In concluding his submission, Mishra urged the USTR to withdraw the proposed tariff after reviewing the inconsistencies identified in the investigation. “In conclusion, it is submitted that the USTR reconsider the imposition of tariff in light of the identified inconsistencies in the report in the Federal Register notice. We ask that any trade problems be addressed within the framework of the India-U.S. bilateral trade negotiation, not through unilateral measures such as this investigation,” he stated.

Mishra reiterated India’s willingness to engage in discussions with the USTR through consultations and constructive dialogue to resolve any specific concerns.

In addition to government representatives, industry voices also weighed in on the proposed tariff. Shreyans Gupta, First Secretary at the Embassy of India in Washington, D.C., represented the Agricultural and Processed Food Products Export Development Authority (APEDA). He challenged the USTR’s claims regarding rice imports allegedly produced with forced labor. Gupta noted that India’s rice imports are minimal and primarily cater to niche demands for specific rice varieties.

According to Gupta, the total value of rice imported into India constitutes less than three percent of the value of rice exported from India to the United States.
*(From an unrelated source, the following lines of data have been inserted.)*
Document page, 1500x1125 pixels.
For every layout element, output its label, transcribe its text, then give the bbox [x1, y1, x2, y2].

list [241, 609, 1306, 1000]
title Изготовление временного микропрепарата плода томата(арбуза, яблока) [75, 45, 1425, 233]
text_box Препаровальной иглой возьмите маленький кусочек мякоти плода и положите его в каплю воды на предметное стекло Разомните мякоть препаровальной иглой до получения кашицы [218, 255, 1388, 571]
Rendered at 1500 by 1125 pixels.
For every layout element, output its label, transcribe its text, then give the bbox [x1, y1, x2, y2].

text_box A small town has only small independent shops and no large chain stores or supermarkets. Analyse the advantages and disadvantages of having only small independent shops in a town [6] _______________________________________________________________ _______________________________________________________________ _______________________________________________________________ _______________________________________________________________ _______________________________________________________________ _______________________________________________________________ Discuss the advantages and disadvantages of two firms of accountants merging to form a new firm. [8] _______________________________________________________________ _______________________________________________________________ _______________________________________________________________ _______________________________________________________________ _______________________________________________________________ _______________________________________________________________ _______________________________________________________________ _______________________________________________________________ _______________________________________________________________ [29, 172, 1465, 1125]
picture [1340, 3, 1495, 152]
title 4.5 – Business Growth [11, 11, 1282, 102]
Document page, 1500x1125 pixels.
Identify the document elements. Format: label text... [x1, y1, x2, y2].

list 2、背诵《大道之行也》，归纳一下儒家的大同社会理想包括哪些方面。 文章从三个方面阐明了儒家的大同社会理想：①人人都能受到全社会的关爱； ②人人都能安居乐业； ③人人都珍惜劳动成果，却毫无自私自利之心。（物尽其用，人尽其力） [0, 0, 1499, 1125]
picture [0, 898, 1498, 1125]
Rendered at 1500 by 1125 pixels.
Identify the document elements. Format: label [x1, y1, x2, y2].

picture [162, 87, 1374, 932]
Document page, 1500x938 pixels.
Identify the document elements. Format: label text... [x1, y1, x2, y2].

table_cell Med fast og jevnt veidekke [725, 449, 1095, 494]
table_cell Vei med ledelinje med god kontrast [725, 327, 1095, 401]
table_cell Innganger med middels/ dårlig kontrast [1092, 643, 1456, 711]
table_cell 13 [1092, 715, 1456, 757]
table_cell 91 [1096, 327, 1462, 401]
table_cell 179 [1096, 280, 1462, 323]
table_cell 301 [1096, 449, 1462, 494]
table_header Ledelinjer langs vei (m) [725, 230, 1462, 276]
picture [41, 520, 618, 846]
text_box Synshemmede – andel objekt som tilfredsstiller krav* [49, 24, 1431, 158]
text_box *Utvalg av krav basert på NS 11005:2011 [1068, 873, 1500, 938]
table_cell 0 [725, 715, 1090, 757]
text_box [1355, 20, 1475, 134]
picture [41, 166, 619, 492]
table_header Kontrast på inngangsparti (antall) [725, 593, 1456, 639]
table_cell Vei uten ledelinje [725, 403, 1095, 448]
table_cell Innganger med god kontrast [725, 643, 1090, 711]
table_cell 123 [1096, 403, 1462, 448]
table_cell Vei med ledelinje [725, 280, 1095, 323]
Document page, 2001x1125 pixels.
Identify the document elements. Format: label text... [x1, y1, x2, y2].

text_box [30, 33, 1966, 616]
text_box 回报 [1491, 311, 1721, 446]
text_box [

He emphasized that India has strict regulatory safeguards to ensure that imported rice produced with forced labor cannot be re-exported to the U.S. Only rice processed at mills and units registered with India’s agriculture ministry is permitted for export to the American market.

“For these reasons, the present investigation against India may be rescinded without prejudice,” Gupta said, while requesting that Indian rice be exempted from the proposed tariff if the investigation continues.

Indian industry organizations have also expressed opposition to the proposed tariff during the consultation process. The Federation of Indian Chambers of Commerce and Industry (FICCI) cautioned that the additional duty should be carefully reconsidered, as it would increase costs across the supply chain.

“An additional tariff will increase costs not only for Indian exporters but also for U.S. manufacturers, importers, retailers, and ultimately, American consumers,” the chamber stated. FICCI added that higher tariffs would escalate expenses for businesses already complying with regulatory standards and could disrupt reliable India-U.S. supply chains.

The Confederation of Indian Industry (CII) also contended that the proposed 12.5% tariff is not supported by the evidence presented in the investigation. According to CII, the USTR report does not establish that India’s policy framework places an unfair burden on U.S. commerce.

The USTR launched two separate Section 301 investigations on March 11 and 12, 2026, covering 60 economies due to concerns related to forced labor and excess industrial capacity. On June 3, it released findings from the forced labor investigation and proposed additional tariffs on imports from the affected economies.

The proposal recommends a 10% tariff on imports from Canada, Ecuador, the European Union, Indonesia, Mexico, and Pakistan, while imports from 54 other economies, including India and China, would face a proposed 12.5% tariff.

This proposal has not yet been finalized. The USTR is currently reviewing public comments and testimony submitted during the hearing before making a final decision on whether to implement the proposed tariffs, according to The Sunday Guardian.